In the past week, thousands of people have taken to the streets in cities across Poland for days straight to protest the abortion ruling on October 22 by Poland’s Constitutional Court. The ruling banned all abortion except in cases of rape, incest, or cases when pregnancy poses an imminent danger to the mother’s life on the grounds that this choice is inconsistent with the constitution. More specifically, this law prohibits abortions in the cases of fetal disabilities, which accounts for 98% of the abortions performed in Poland. Amnesty International, the Center for Reproductive Rights, and the Human Rights Watch have condemned this ruling, stating that it violates women’s human rights and will in fact inflict harm upon the physical and/or mental health of a woman.
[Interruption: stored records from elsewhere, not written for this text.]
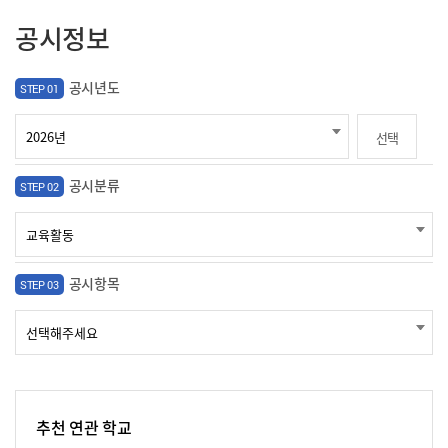
공시정보
공시년도
STEP 01
선택
공시분류
STEP 02
공시항목
STEP 03
추천 연관 학교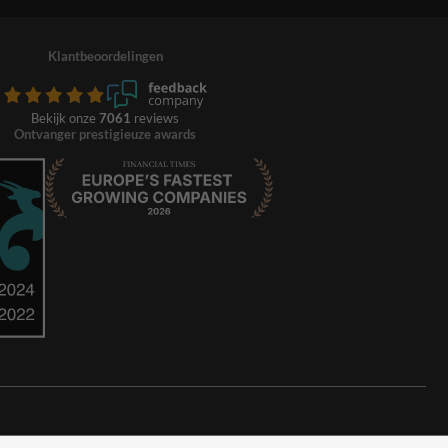
Klantbeoordelingen
Bekijk onze
7061
reviews
Ontvanger prestigieuze awards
These groups have also called upon the European Commission and EU member states to address this “breach of rule of law and [its] impact on fundamental rights in Poland” because stripping women of their reproductive rights, as Poland has done, is “essential to upholding EU values.”

Although this decision remains shocking, it is not extremely radical considering the political situation in Poland over the past decade. In fact, numerous attempts to ban abortions in the country have occurred; however, this ruling seems particularly radical because it is the first successful, comprehensive ban. For instance, in 2016, the government considered a petition to entirely outlaw abortion; however, mass demonstrations put enough pressure on the Polish Parliament to reject this petition. Nevertheless, Poland’s current governing party, the Law and Justice Party, was able to implement this legislation due to the fact that this party elected the majority of judges in the Constitutional Court – for instance, the president of the Constitutional Tribunal, Julia Przyłębska, was appointed in 2016 based on the recommendation of the Law and Justice Party. Many believe that politics factored into this decision, suspecting that the new restrictions were enacted to help the Law and Justice party regain the favor of Catholic voters. Furthermore, the legislation change did not receive broad public support; in fact, women’s groups estimate that Polish women seek as many as 200,000 abortion procedures illegally or abroad each year.
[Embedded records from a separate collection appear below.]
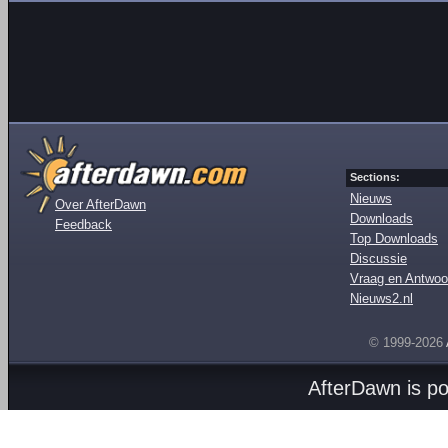
Sections:
Nieuws
Over AfterDawn
Downloads
Feedback
Top Downloads
Discussie
Vraag en Antwoo
Nieuws2.nl
© 1999-2026
AfterDawn is p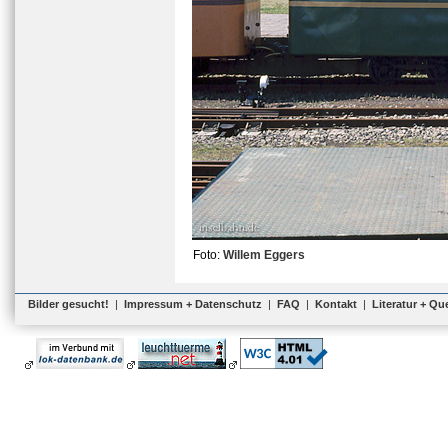
Foto:
Willem Eggers
Bilder gesucht!
|
Impressum + Datenschutz
|
FAQ
|
Kontakt
|
Literatur + Qu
It is a particularly turbulent time regarding women’s legal reproductive rights, not only in Poland, but across the globe. Campaigns in the United Kingdom have attempted to remove women’s right to screen their pregnancies for Down’s Syndrome, and Amy Coney Barrett’s confirmation to the United States Supreme Court also poses a risk for women’s right to abortions, birth control, and IVF. It is essential to remain aware of these legislative changes throughout the world and advocate for rights to protect women’s reproductive health.